Italy’s top banking authority is advocating for a robust and risk-based regulatory framework for stablecoins in order to prevent a worst-case scenario of a “run” on stablecoins.
The central bank’s latest report, titled “Markets, Infrastructures and Payment Systems” for June, emphasizes the need for regulators to apply financial conduct standards to stablecoin issuers.
The report highlights the significant consumer harm caused by the rise of cryptocurrencies and the boom and bust cycles experienced in an unregulated environment.
The Italian bank considers stablecoin issuers to be a priority for regulatory attention due to their close connection to decentralized finance (DeFi).
It asserts that implementing a strong and risk-based regulation of stablecoins is crucial to reduce the fragility of the DeFi ecosystem, given the asset class’s prominent role in decentralized finance.
Furthermore, the report states that stablecoins have not proven to be stable at all, citing the collapse of Terra’s algorithmic stablecoin, TerraClassicUSD (USTC), in May 2022.
The bank argues that the industry needs to dispel the “decentralization illusion” by recognizing that many decentralized protocols are controlled by core stakeholders who often benefit disproportionately.
The Italian banking authority suggests that such projects should be required to operate within traditional, accountable business structures before participating in the regulated financial sector.

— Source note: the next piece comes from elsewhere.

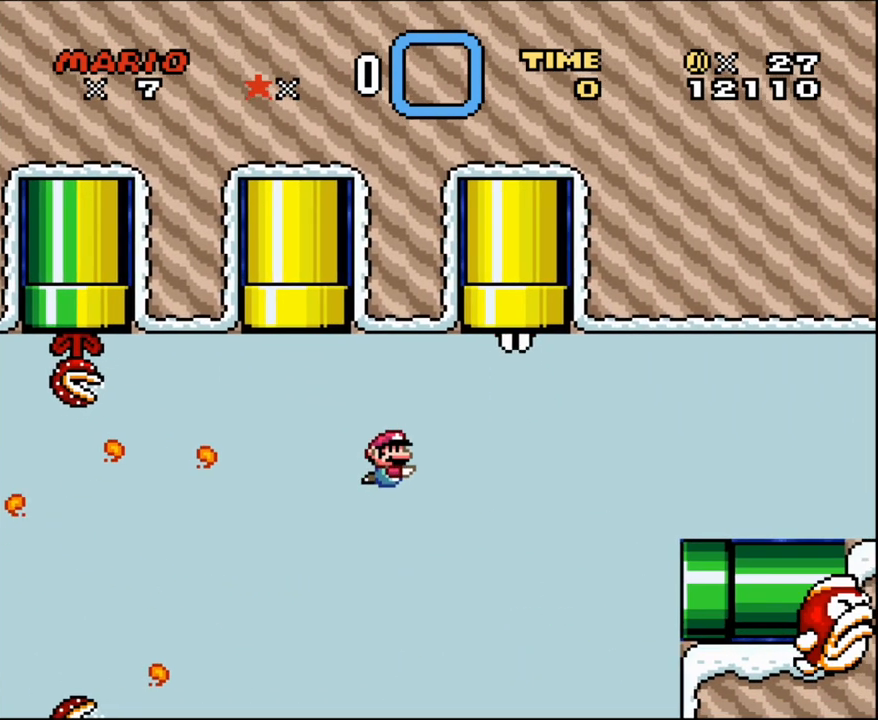
{"buttons": ["Y", "DPAD_DOWN", "DPAD_LEFT"], "events": [[133, "B", "down"], [267, "B", "up"]]}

However, the report clarifies that not all crypto assets or activities should be subject to financial services regulation.
It proposes that regulation should primarily focus on those crypto assets that serve customers’ financial needs through payment or investment functions.
In addition to financial applications, the report acknowledges the non-financial use cases enabled by blockchain technology, including decentralized identification, real estate, supply chain management, voting, and carbon credits.
Italy’s central bank also emphasizes the importance of international cooperation and the establishment of an international regulatory framework.
Since the technology operates beyond national borders, a coordinated effort is necessary to effectively regulate the crypto industry.
In conclusion, Italy’s top banking authority calls for a robust and risk-based regulatory approach to stablecoins, highlighting the need to prevent “runs” on stablecoin issuers.
It emphasizes the connection between stablecoins and DeFi and advocates for synchronization in policy interventions.
The report also emphasizes the importance of dispelling the illusion of decentralization and suggests international cooperation for the establishment of a regulatory framework.